M a r k e t N e w s

Tanzania: New Technology Expected to Boost Yields

Posted on : Friday, 5th August 2016

Lindi — The agriculture and seed agency (ASA) has called on farmers across the country to adopt new farming technology so that they can benefit from the practice instead of embracing traditional farming.
 
The ASA Extension Officer, Mr Johnson Tillya told the 'Daily News' during the ongoing Nanenane exhibitions at Ngongo grounds in Lindi region that many farmers in the country are reluctant to change from traditional farming to modern farming. He said many are still using traditional seeds which give little yields instead of using seeds that have been researched by Naliendele Agricultural Research Institute (NARI) and certified by ASA.
 
"We are asking farmers in the country to change the attitude and adopt technology in farming, some of them have been reluctant to change but at the end of the day they get little from their farms, they must use seeds that have been researched and approved to be used at the right time," he said.
 
On fake seeds, Mr Tillya said ASA has been facing a big challenge from people who import or produce fake seeds and sell them to farmers.
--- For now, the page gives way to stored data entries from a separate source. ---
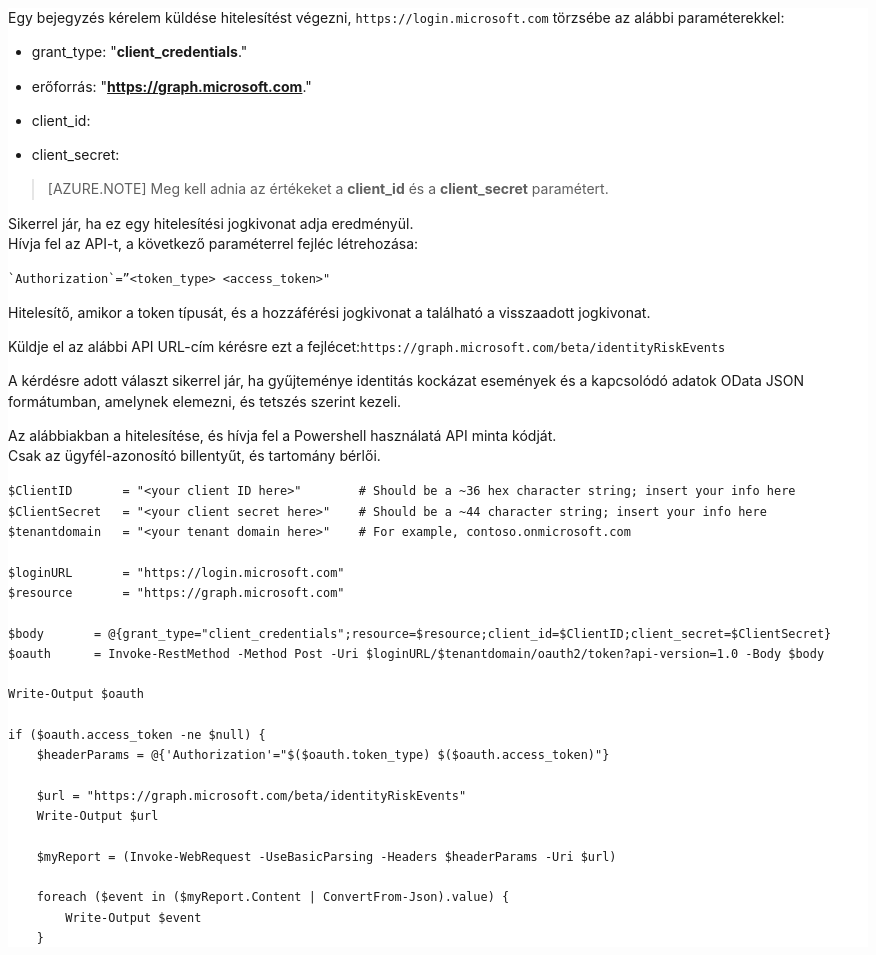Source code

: 
Egy bejegyzés kérelem küldése hitelesítést végezni, `https://login.microsoft.com` törzsébe az alábbi paraméterekkel:

- grant_type: "**client_credentials**."

- erőforrás: "**https://graph.microsoft.com**."

- client_id:<your client ID>

- client_secret:<your key>


> [AZURE.NOTE] Meg kell adnia az értékeket a **client_id** és a **client_secret** paramétert.

Sikerrel jár, ha ez egy hitelesítési jogkivonat adja eredményül.  
Hívja fel az API-t, a következő paraméterrel fejléc létrehozása:

    `Authorization`=”<token_type> <access_token>"


Hitelesítő, amikor a token típusát, és a hozzáférési jogkivonat a található a visszaadott jogkivonat.

Küldje el az alábbi API URL-cím kérésre ezt a fejlécet:`https://graph.microsoft.com/beta/identityRiskEvents`

A kérdésre adott választ sikerrel jár, ha gyűjteménye identitás kockázat események és a kapcsolódó adatok OData JSON formátumban, amelynek elemezni, és tetszés szerint kezeli.

Az alábbiakban a hitelesítése, és hívja fel a Powershell használatá API minta kódját.  
Csak az ügyfél-azonosító billentyűt, és tartomány bérlői.

    $ClientID       = "<your client ID here>"        # Should be a ~36 hex character string; insert your info here
    $ClientSecret   = "<your client secret here>"    # Should be a ~44 character string; insert your info here
    $tenantdomain   = "<your tenant domain here>"    # For example, contoso.onmicrosoft.com

    $loginURL       = "https://login.microsoft.com"
    $resource       = "https://graph.microsoft.com"

    $body       = @{grant_type="client_credentials";resource=$resource;client_id=$ClientID;client_secret=$ClientSecret}
    $oauth      = Invoke-RestMethod -Method Post -Uri $loginURL/$tenantdomain/oauth2/token?api-version=1.0 -Body $body

    Write-Output $oauth

    if ($oauth.access_token -ne $null) {
        $headerParams = @{'Authorization'="$($oauth.token_type) $($oauth.access_token)"}

        $url = "https://graph.microsoft.com/beta/identityRiskEvents"
        Write-Output $url

        $myReport = (Invoke-WebRequest -UseBasicParsing -Headers $headerParams -Uri $url)

        foreach ($event in ($myReport.Content | ConvertFrom-Json).value) {
            Write-Output $event
        }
He said some unfaithful traders pack seeds and put ASA labels but in real sense they sell fake seeds.
 
"We would like to ask farmers to be careful when buying seeds, some traders are selling fake seeds," he said. According to Mr Tillya, it has been difficult for Tanzanian farmers to sell crops in the international market because of poor grading.
 
"Since many farmers use uncertified seeds, it has been difficult to get international markets, for example, when you grade rice to get first class, you end up getting a lot of kilograms for second and third class and little for first class, this means there is a big problem," he said.
 
He added that farmers must be trained to maintain one type of seed for a certain period of time instead of planting various types of seeds at the same time. "A certain region or district must be known for producing a certain type of rice or maize instead of mixing seeds every year. This will boost agriculture production and expand market because traders will be aware of where to get a certain type of crop," he said.
 
Earlier, ASA Marketing Officer, Ms Jackline Itatiro said the agency has been facing economic difficulties because some traders who buy seeds do not pay on time. She said so far ASA is struggling to recover more than 1.2bn/- from its customers.
 

She advised farmers to practice farming by taking into consideration the needs of consumers. "Farmers must listen and consider needs of the market, this means they must adopt new technology, new seeds and make sure they produce according to the markets' needs," she said. She also called for adoption of product value chain instead of continuing with the current system of using middlemen in selling agriculture produces.